Globalization moved tens of millions of good jobs overseas to low-wage, low-tax countries; the banksters' refusal to loosen credit except for scams and rip-offs from which they would benefit has prevented legitimate businesses from borrowing money to grow on, thus adding jobs to a sputtering economy that desperately needs them, even though we provided the bankers with a financial "stimulus" to do just that; and the Bushies (with Bill Clinton's help) virtually destroyed all the elements of the safety net, calling it "welfare reform".
Given all that, it is more than a little ironic that local govts are now urging people to sign up for food stamps as a way of pumping up the local economy.
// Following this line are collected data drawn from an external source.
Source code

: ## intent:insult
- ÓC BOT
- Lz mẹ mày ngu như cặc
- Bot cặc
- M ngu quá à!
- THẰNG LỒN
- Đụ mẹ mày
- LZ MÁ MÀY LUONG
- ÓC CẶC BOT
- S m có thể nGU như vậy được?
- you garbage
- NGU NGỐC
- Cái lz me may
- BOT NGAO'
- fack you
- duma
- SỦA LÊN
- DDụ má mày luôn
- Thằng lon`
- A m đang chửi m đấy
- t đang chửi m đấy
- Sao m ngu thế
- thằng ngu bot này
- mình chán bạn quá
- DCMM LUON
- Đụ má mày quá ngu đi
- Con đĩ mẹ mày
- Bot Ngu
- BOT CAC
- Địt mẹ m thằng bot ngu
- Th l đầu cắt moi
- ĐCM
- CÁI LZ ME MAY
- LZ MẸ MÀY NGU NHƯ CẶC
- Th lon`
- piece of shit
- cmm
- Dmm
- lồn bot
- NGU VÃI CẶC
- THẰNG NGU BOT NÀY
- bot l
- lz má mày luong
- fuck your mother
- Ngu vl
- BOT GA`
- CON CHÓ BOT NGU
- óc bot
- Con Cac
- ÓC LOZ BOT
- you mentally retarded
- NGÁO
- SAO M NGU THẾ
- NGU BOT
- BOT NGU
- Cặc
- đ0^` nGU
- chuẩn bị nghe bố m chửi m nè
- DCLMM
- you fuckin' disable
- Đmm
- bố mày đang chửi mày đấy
A decade ago, New York City officials were so reluctant to give out food stamps, they made people register one day and return the next just to get an application. The welfare commissioner said the program caused dependency and the poor were "better off" without it.
Now the city urges the needy to seek aid (in languages from Albanian to Yiddish). Neighborhood groups recruit clients at churches and grocery stores, with materials that all but proclaim a civic duty to apply - to "help New York farmers, grocers, and businesses." There is even a program on Rikers Island to enroll inmates leaving the jail.
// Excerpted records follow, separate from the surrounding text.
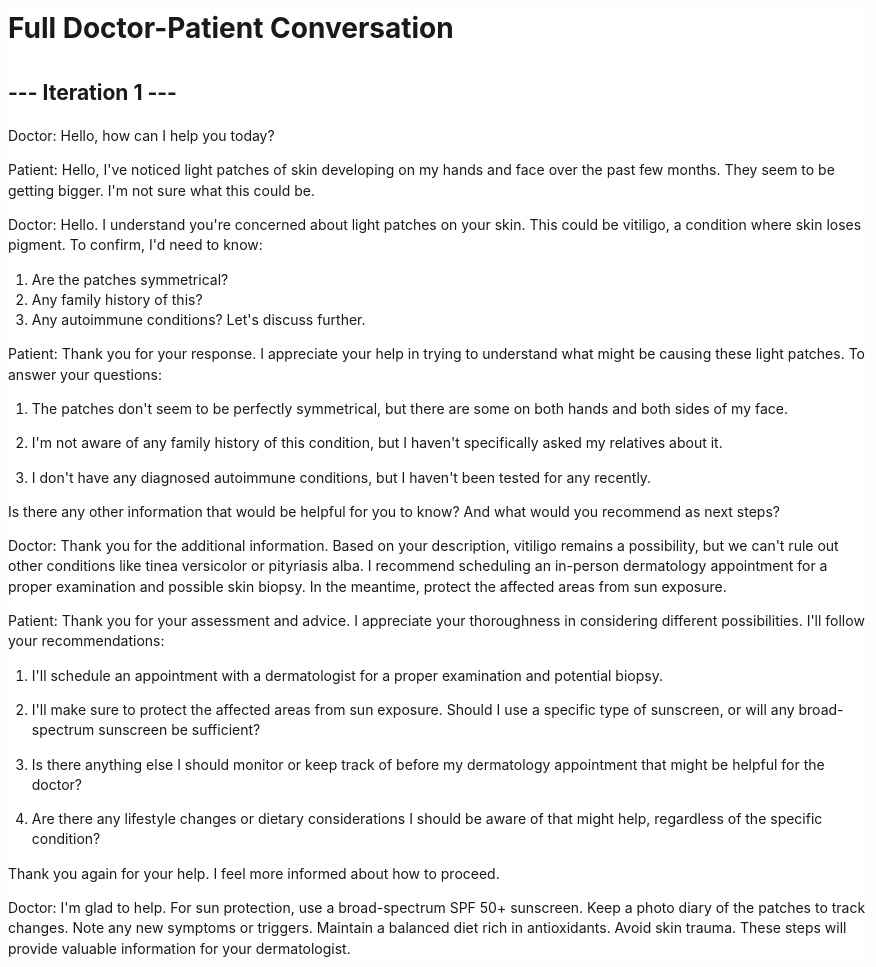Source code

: # Full Doctor-Patient Conversation


 ## --- Iteration 1 ---

Doctor: Hello, how can I help you today? 

Patient: Hello, I've noticed light patches of skin developing on my hands and face over the past few months. They seem to be getting bigger. I'm not sure what this could be.

Doctor: Hello. I understand you're concerned about light patches on your skin. This could be vitiligo, a condition where skin loses pigment. To confirm, I'd need to know:
1. Are the patches symmetrical?
2. Any family history of this?
3. Any autoimmune conditions?
Let's discuss further.

Patient: Thank you for your response. I appreciate your help in trying to understand what might be causing these light patches. To answer your questions:

1. The patches don't seem to be perfectly symmetrical, but there are some on both hands and both sides of my face.

2. I'm not aware of any family history of this condition, but I haven't specifically asked my relatives about it.

3. I don't have any diagnosed autoimmune conditions, but I haven't been tested for any recently.

Is there any other information that would be helpful for you to know? And what would you recommend as next steps?

Doctor: Thank you for the additional information. Based on your description, vitiligo remains a possibility, but we can't rule out other conditions like tinea versicolor or pityriasis alba. I recommend scheduling an in-person dermatology appointment for a proper examination and possible skin biopsy. In the meantime, protect the affected areas from sun exposure.

Patient: Thank you for your assessment and advice. I appreciate your thoroughness in considering different possibilities. I'll follow your recommendations:

1. I'll schedule an appointment with a dermatologist for a proper examination and potential biopsy.

2. I'll make sure to protect the affected areas from sun exposure. Should I use a specific type of sunscreen, or will any broad-spectrum sunscreen be sufficient?

3. Is there anything else I should monitor or keep track of before my dermatology appointment that might be helpful for the doctor?

4. Are there any lifestyle changes or dietary considerations I should be aware of that might help, regardless of the specific condition?

Thank you again for your help. I feel more informed about how to proceed.

Doctor: I'm glad to help. For sun protection, use a broad-spectrum SPF 50+ sunscreen. Keep a photo diary of the patches to track changes. Note any new symptoms or triggers. Maintain a balanced diet rich in antioxidants. Avoid skin trauma. These steps will provide valuable information for your dermatologist.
Of course this is happening because John Edwards was right all along, regardless of his hair preparation: we are now living in a 2-tiered America where 90% of the money is in the pockets of the top 1% of "earners" (have to have quotes around that word) and the other 99% of us split the trickle that's left.
See, it isn't just Goldman achs and JPMoergan that are the problem. It's systemic.
It turns out that some of the highest-paid financial executives in America work far from the canyons of Lower Manhattan, at companies that have largely avoided the outcry over the return of hefty paydays on Wall Street.
Topping the list is John G. Stumpf, head of Wells Fargo, the bank based in San Francisco, according to an analysis of 2009 compensation in the industry. Mr. Stumpf was paid a personal best of $18.7 million in cash and stock for 2009 - up 64 percent from 2007, just before the financial crisis struck.
Mr. Stumpf is making twice as much as Lloyd C. Blankfein, his counterpart at Goldman Sachs. Mr. Blankfein - who for many Americans has come to symbolize this new period of Wall Street riches - was paid $9.7 million for 2009....
So here's the deal: if the govt really wants to prime the economic pump with food stamps, it need to double them and then make it legal to buy anything with them. 'Cause it don't look like the banksters are going to be pried loose from their loot any time soon.